### Instructions to follow
Everything in the entries except the pictures must be duplicated exactly.

+++++

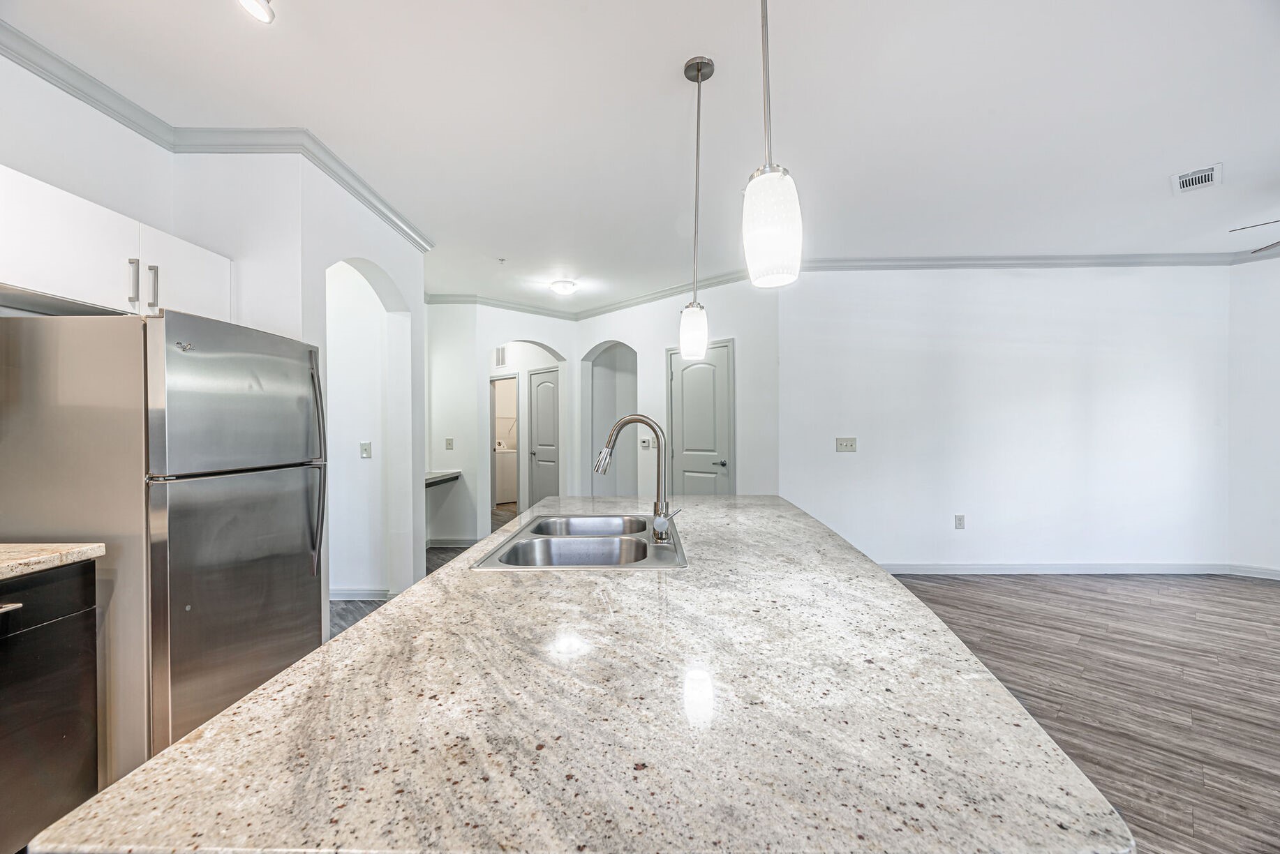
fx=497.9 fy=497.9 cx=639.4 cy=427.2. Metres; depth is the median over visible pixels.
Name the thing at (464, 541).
baseboard
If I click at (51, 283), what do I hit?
upper cabinet
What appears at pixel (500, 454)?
washing machine
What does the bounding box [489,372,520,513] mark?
doorway
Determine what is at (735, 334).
door wall
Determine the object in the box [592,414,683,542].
faucet
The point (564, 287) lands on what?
ceiling light
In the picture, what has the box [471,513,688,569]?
double sink
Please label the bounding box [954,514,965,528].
wall socket
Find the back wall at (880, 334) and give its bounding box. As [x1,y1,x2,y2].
[782,266,1228,573]
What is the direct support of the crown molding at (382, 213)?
attached to the left wall at (336, 248)
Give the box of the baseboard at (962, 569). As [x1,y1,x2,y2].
[876,561,1264,575]
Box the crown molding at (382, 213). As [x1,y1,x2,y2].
[0,21,432,249]
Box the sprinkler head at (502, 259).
[496,256,506,263]
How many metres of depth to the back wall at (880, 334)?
4.27 m
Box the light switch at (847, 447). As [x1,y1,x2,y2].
[835,436,857,452]
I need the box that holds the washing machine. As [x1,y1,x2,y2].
[494,436,517,504]
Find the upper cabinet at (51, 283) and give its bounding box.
[0,166,229,318]
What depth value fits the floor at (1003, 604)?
2.53 m
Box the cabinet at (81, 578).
[0,559,101,853]
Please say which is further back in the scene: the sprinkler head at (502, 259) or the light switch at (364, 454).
the sprinkler head at (502, 259)
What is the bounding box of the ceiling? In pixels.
[1,0,1279,313]
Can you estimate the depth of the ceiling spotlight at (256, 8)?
1.62 m
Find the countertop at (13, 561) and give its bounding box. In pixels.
[0,542,106,579]
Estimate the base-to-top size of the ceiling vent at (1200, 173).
0.020 m
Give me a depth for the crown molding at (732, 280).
5.36 m
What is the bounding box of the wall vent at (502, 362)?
[494,344,507,366]
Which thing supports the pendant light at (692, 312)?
hanging from the ceiling
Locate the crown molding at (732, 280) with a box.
[562,268,761,317]
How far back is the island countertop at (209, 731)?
0.63 m
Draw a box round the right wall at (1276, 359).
[1228,251,1279,577]
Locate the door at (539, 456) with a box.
[527,366,559,507]
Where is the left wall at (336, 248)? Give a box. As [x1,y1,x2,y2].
[0,49,427,622]
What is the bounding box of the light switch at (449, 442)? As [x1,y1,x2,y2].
[444,436,454,449]
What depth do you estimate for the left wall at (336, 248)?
2.76 m
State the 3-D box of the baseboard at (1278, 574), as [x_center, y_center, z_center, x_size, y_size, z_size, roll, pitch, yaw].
[5.252,1.203,3.753,0.113,0.094,0.722,0,0,1]
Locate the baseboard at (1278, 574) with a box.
[1226,563,1279,579]
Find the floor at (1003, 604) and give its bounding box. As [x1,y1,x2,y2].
[334,514,1279,853]
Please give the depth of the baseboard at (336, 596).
3.70 m
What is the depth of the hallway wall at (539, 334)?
5.58 m
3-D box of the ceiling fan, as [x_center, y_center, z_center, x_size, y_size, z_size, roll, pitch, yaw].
[3.945,-1.213,2.681,1.275,0.471,1.232,0,0,1]
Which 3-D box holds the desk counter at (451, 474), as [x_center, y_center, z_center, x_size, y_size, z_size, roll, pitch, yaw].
[-2.100,0.524,4.869,0.620,0.087,0.738,0,0,1]
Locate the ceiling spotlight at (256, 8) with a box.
[237,0,275,22]
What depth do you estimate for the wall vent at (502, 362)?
6.79 m
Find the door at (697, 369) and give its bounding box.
[667,340,734,494]
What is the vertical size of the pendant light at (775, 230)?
1.143 m
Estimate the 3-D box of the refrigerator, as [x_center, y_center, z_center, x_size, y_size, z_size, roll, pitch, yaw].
[-1.817,0.451,1.966,0.789,1.672,0.797,0,0,1]
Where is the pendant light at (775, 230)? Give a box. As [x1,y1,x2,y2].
[740,0,801,287]
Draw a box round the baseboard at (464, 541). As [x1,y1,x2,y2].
[426,538,474,547]
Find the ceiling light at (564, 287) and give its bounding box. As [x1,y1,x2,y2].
[549,279,577,295]
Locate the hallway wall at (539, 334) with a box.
[422,302,582,546]
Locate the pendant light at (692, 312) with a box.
[679,53,714,362]
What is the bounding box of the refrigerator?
[0,308,327,778]
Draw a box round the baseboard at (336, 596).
[329,587,393,599]
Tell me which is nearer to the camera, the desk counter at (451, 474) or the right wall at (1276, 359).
the right wall at (1276, 359)
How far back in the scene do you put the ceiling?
2.28 m
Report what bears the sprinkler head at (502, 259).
attached to the ceiling
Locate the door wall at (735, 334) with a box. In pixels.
[570,280,780,502]
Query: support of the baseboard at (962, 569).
attached to the back wall at (880, 334)
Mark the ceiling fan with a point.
(1266, 248)
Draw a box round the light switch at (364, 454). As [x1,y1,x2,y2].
[359,441,372,458]
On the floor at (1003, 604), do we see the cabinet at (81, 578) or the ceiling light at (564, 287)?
the cabinet at (81, 578)
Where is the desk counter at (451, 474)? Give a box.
[424,470,462,487]
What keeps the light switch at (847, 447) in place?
attached to the back wall at (880, 334)
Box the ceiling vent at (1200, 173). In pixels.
[1171,162,1222,193]
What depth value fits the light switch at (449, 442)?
5.14 m
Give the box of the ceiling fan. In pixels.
[1231,219,1279,255]
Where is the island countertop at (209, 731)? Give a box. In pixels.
[16,492,1134,853]
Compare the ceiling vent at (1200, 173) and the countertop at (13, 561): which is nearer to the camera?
the countertop at (13, 561)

+++++

### Answer section
fx=497.9 fy=497.9 cx=639.4 cy=427.2. Metres; depth is the median over visible pixels.
Name the thing at (464, 541).
baseboard
If I click at (51, 283), what do I hit?
upper cabinet
What appears at pixel (500, 454)?
washing machine
What does the bounding box [489,372,520,513] mark?
doorway
Determine what is at (735, 334).
door wall
Determine the object in the box [592,414,683,542].
faucet
The point (564, 287) lands on what?
ceiling light
In the picture, what has the box [471,513,688,569]?
double sink
Please label the bounding box [954,514,965,528].
wall socket
Find the back wall at (880, 334) and give its bounding box. As [x1,y1,x2,y2].
[782,266,1228,573]
What is the direct support of the crown molding at (382, 213)?
attached to the left wall at (336, 248)
Give the box of the baseboard at (962, 569). As [x1,y1,x2,y2].
[876,561,1264,575]
Box the crown molding at (382, 213). As [x1,y1,x2,y2].
[0,21,432,249]
Box the sprinkler head at (502, 259).
[496,256,506,263]
How many metres of depth to the back wall at (880, 334)?
4.27 m
Box the light switch at (847, 447). As [x1,y1,x2,y2].
[835,436,857,452]
I need the box that holds the washing machine. As [x1,y1,x2,y2].
[494,436,517,504]
Find the upper cabinet at (51, 283) and give its bounding box.
[0,166,229,318]
What depth value fits the floor at (1003, 604)?
2.53 m
Box the cabinet at (81, 578).
[0,559,101,853]
Please say which is further back in the scene: the sprinkler head at (502, 259) or the light switch at (364, 454).
the sprinkler head at (502, 259)
What is the bounding box of the ceiling? In pixels.
[1,0,1279,313]
Can you estimate the depth of the ceiling spotlight at (256, 8)?
1.62 m
Find the countertop at (13, 561) and give its bounding box. In pixels.
[0,542,106,579]
Estimate the base-to-top size of the ceiling vent at (1200, 173).
0.020 m
Give me a depth for the crown molding at (732, 280).
5.36 m
What is the bounding box of the wall vent at (502, 362)?
[494,344,507,366]
Which thing supports the pendant light at (692, 312)?
hanging from the ceiling
Locate the crown molding at (732, 280) with a box.
[562,268,761,317]
How far back is the island countertop at (209, 731)?
0.63 m
Draw a box round the right wall at (1276, 359).
[1228,251,1279,577]
Locate the door at (539, 456) with a box.
[527,366,559,507]
Where is the left wall at (336, 248)? Give a box. As [x1,y1,x2,y2].
[0,49,427,622]
What is the bounding box of the light switch at (449, 442)? As [x1,y1,x2,y2].
[444,436,454,449]
What depth do you estimate for the left wall at (336, 248)?
2.76 m
State the 3-D box of the baseboard at (1278, 574), as [x_center, y_center, z_center, x_size, y_size, z_size, roll, pitch, yaw].
[5.252,1.203,3.753,0.113,0.094,0.722,0,0,1]
Locate the baseboard at (1278, 574) with a box.
[1226,563,1279,579]
Find the floor at (1003, 604) and give its bounding box. As [x1,y1,x2,y2].
[334,514,1279,853]
Please give the depth of the baseboard at (336, 596).
3.70 m
What is the depth of the hallway wall at (539, 334)?
5.58 m
3-D box of the ceiling fan, as [x_center, y_center, z_center, x_size, y_size, z_size, roll, pitch, yaw].
[3.945,-1.213,2.681,1.275,0.471,1.232,0,0,1]
Which 3-D box holds the desk counter at (451, 474), as [x_center, y_center, z_center, x_size, y_size, z_size, roll, pitch, yaw].
[-2.100,0.524,4.869,0.620,0.087,0.738,0,0,1]
Locate the ceiling spotlight at (256, 8) with a box.
[237,0,275,22]
What depth do you estimate for the wall vent at (502, 362)?
6.79 m
Find the door at (697, 369) and give its bounding box.
[667,340,734,494]
What is the vertical size of the pendant light at (775, 230)?
1.143 m
Estimate the 3-D box of the refrigerator, as [x_center, y_center, z_center, x_size, y_size, z_size, roll, pitch, yaw].
[-1.817,0.451,1.966,0.789,1.672,0.797,0,0,1]
Where is the pendant light at (775, 230)? Give a box. As [x1,y1,x2,y2].
[740,0,801,287]
Draw a box round the baseboard at (464, 541). As [x1,y1,x2,y2].
[426,538,474,547]
Find the ceiling light at (564, 287) and give its bounding box. As [x1,y1,x2,y2].
[549,279,577,295]
Locate the hallway wall at (539, 334) with a box.
[422,302,582,546]
Locate the pendant light at (692, 312) with a box.
[679,53,714,362]
What is the bounding box of the refrigerator?
[0,308,327,778]
Draw a box round the baseboard at (336, 596).
[329,587,393,599]
Tell me which is nearer to the camera, the desk counter at (451, 474) or the right wall at (1276, 359).
the right wall at (1276, 359)
How far back in the scene do you put the ceiling?
2.28 m
Report what bears the sprinkler head at (502, 259).
attached to the ceiling
Locate the door wall at (735, 334) with a box. In pixels.
[570,280,780,502]
Query: support of the baseboard at (962, 569).
attached to the back wall at (880, 334)
Mark the ceiling fan with a point.
(1266, 248)
Draw a box round the light switch at (364, 454). As [x1,y1,x2,y2].
[359,441,372,458]
On the floor at (1003, 604), do we see the cabinet at (81, 578) or the ceiling light at (564, 287)?
the cabinet at (81, 578)
Where is the desk counter at (451, 474)? Give a box.
[424,470,462,487]
What keeps the light switch at (847, 447) in place?
attached to the back wall at (880, 334)
Box the ceiling vent at (1200, 173). In pixels.
[1171,162,1222,193]
What depth value fits the light switch at (449, 442)?
5.14 m
Give the box of the ceiling fan. In pixels.
[1231,219,1279,255]
Where is the island countertop at (209, 731)? Give a box. In pixels.
[16,492,1134,853]
Compare the ceiling vent at (1200, 173) and the countertop at (13, 561): which is nearer to the camera?
the countertop at (13, 561)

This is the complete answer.